VOLTARÁ A VOAR O PT-ZNF? (CONTINUAÇÃO)
Logo após o último feriado e também na semana passada, após muitos comentários desencontrados via redes sociais, e após termos recebido informações de fonte muito próxima da Embraer, rebatemos a tese de que foi apenas um voo normal de ensaios aquele que, no último dia 12 de outubro, resultou em pouso antecipado do PT-ZNF, o primeiro protótipo do KC-390, promissor avião multimissão militar de transporte da fabricante brasileira. Ao contrário da nota – oficial, mas não expedida amplamente, ou seja, apenas para quem a solicitava – redigida pela Embraer, o jato sofreu um estol abrupto – desceu aproximadamente 17 mil pés em pouco mais de um minuto, chegando a apenas mil pés do solo – após estol do estabilizador horizontal e antecipou seu retorno à pista de Gavião Peixoto declarando ao controle "Mayday". Durante a queda, o avião ultrapassou os parâmetros de força G e de velocidade possíveis de registro pelos instrumentos. A imagem abaixo mostra a variação de velocidade e altitude que fogem ao teste de estol normais, realizados sempre com total controle e rápida recuperação.

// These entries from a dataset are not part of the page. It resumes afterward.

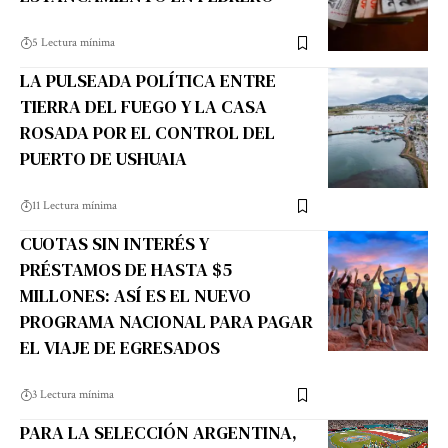
5 Lectura mínima
LA PULSEADA POLÍTICA ENTRE
TIERRA DEL FUEGO Y LA CASA
ROSADA POR EL CONTROL DEL
PUERTO DE USHUAIA
11 Lectura mínima
CUOTAS SIN INTERÉS Y
PRÉSTAMOS DE HASTA $5
MILLONES: ASÍ ES EL NUEVO
PROGRAMA NACIONAL PARA PAGAR
EL VIAJE DE EGRESADOS
3 Lectura mínima
PARA LA SELECCIÓN ARGENTINA,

"O avião perdeu um flap e outros pequenos pedaços estruturais, mas o mais importante foi, sem dúvida, o flap. Arrancou junto atuadores, roldanas, polias etc. Lá na Embraer, estão com dificuldade de avaliar o fator G atingido. Posso afirmar que 4 G negativos foi medido e comprovado porque é o batente do medidor. Foi mais, portanto, mas para se saber quanto será necessário calcular periciando o quanto o avião teve de deformação estrutural para chegarem a alguma conclusão."
E não ficou só nisso:
"Eu afirmo que esse mesmo avião, no ano passado, já havia sofrido outro dano estrutural em um voo chamado 'stall natural', sem gelo (natural ou artificial), e serve para medir o maior coeficiente de sustentação em função do ângulo de ataque. O avião estolou e despencou também mas, ao contrário do dia 12 passado, não entrou no dorso, atingiu apenas G positivo, mas também foi sério e não previsto. O que eu soube foi que os pilotos tiveram dificuldade para limitar o ângulo de ataque até o máximo durante os ensaios porque não tinham acesso a medidor de AOA (angle of attack), apenas o engenheiro de voo de ensaio a bordo teve acesso a esse parâmetro. O que não é usual neste ensaio específico."
Desde nossa divulgação do dia 18 a repercussão na internet foi acrescida de comentários de toda ordem, alguns sérios, outros acreditando que se tratava de teoria da conspiração, sabotagem, brincadeirinha de mau gosto etc, mas instigou a curiosidade de leigos e de especialistas em aviação. Meus comentários pessoais são estes, resumidamente:
1) Ensaios e voos de certificação existem para isso mesmo, ver onde a aeronave precisa de ajustes e, com certeza, o programa KC-390 receberá esses ajustes. É mais do que natural.
2) Todas as grandes indústrias aeronáuticas já passaram por problemas como esse, em seus novos projetos. Defendo, no entanto, que os fatos sejam esclarecidos, e não ocultados – a Embraer simplesmente blindou seus funcionários, não se toca no assunto, e pronto. Como no caso das falhas das baterias do Boeing 787, por exemplo, tudo deveria vir às claras.
3) O KC-390 não é um avião "de fundo de garagem": é um projeto de uma fabricante de quase 50 anos de tradição que exporta para o mundo todo, aliás, sendo hoje muito mais internacional do que brasileira, o que exige ainda mais de sua competência.
4) A perícia dos tripulantes foi digna de destaque e esperamos que estejam realmente bem, inclusive psicologicamente (não temos informações detalhadas a esse respeito, mesmo sabendo quem são eles).
5) O estresse por que passou o avião poderá sim ter comprometido sua estrutura. Ele poderá ou não voltar a voar. Mesmo este avião, se retornar ao voo, e outros protótipos poderão ou não ter modificações estruturais (como "aletas" ventrais ou geradores de vórtices para melhorar o projeto, que poderá ter seu ritmo alterado, aliás, já o teve, com alguns dias de aeronaves sem voar para os testes).
6) A única maneira de se desmentir as informações apuradas e aqui divulgadas é a apresentação de imagens e gravações originais do voo específico, como acontece em qualquer acidente ou incidente aéreo grave. Lembrando que a Embraer não é obrigada a divulgar tal material, embora seja desejável, em face da polêmica.
Enfim, esperamos mesmo que o primeiro KC-390 brasileiro volte sim a voar, e que isso não demore. É, no mínimo, um belíssimo avião.